Problem to work on -
Look below and pull out each line with the word "centimetres".

Stored data entries -
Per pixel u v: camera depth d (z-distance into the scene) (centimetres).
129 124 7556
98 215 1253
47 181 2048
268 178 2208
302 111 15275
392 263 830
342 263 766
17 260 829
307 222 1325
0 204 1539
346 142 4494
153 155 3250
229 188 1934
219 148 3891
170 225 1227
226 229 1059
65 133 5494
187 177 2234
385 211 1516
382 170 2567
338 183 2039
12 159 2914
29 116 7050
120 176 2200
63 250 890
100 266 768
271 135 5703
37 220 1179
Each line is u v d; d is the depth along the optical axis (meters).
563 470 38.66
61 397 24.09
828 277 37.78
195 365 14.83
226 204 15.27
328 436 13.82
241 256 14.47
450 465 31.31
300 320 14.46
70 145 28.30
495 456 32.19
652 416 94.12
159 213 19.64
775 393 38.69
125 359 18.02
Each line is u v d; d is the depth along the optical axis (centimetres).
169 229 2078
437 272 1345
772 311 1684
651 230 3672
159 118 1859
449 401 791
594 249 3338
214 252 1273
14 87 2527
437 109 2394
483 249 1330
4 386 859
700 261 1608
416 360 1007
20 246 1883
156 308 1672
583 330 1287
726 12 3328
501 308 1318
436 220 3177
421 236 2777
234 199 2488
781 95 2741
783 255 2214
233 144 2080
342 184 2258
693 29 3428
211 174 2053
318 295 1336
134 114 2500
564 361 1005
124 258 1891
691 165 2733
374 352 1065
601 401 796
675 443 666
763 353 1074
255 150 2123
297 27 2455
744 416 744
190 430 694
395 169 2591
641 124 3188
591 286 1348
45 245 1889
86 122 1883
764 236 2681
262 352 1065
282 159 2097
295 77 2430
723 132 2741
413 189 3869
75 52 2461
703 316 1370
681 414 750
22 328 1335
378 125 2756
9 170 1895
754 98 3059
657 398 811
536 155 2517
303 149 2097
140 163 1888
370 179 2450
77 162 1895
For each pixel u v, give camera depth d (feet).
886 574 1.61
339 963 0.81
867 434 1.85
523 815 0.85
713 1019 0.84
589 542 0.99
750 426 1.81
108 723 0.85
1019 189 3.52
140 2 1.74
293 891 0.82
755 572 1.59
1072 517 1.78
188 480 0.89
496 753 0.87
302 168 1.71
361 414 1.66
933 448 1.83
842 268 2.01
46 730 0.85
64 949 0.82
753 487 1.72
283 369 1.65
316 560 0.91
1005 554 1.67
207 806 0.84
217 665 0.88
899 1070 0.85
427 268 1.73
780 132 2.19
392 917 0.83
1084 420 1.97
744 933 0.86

---

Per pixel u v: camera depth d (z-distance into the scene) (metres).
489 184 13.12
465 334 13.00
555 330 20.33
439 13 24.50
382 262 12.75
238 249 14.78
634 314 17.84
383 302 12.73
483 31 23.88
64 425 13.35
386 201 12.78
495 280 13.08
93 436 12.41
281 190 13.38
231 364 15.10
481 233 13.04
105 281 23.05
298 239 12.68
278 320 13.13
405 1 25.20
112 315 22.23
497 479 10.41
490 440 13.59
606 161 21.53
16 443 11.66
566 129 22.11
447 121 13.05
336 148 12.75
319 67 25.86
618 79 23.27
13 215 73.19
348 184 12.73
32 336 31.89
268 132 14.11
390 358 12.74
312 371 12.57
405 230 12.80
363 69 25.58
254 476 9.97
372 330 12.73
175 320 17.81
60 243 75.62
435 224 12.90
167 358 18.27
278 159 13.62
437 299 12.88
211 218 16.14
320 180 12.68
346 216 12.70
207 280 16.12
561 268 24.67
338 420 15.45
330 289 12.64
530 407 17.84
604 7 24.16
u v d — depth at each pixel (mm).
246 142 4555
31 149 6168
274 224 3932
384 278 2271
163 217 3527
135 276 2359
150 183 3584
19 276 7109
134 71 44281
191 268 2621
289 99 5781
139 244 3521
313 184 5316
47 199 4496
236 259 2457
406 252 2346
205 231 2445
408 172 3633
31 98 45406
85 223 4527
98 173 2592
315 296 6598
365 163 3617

Output for this exercise -
Per pixel u v: camera depth d (z-distance into the scene) (centimetres).
Each line is u v d; d is the depth along the optical axis (centimetres).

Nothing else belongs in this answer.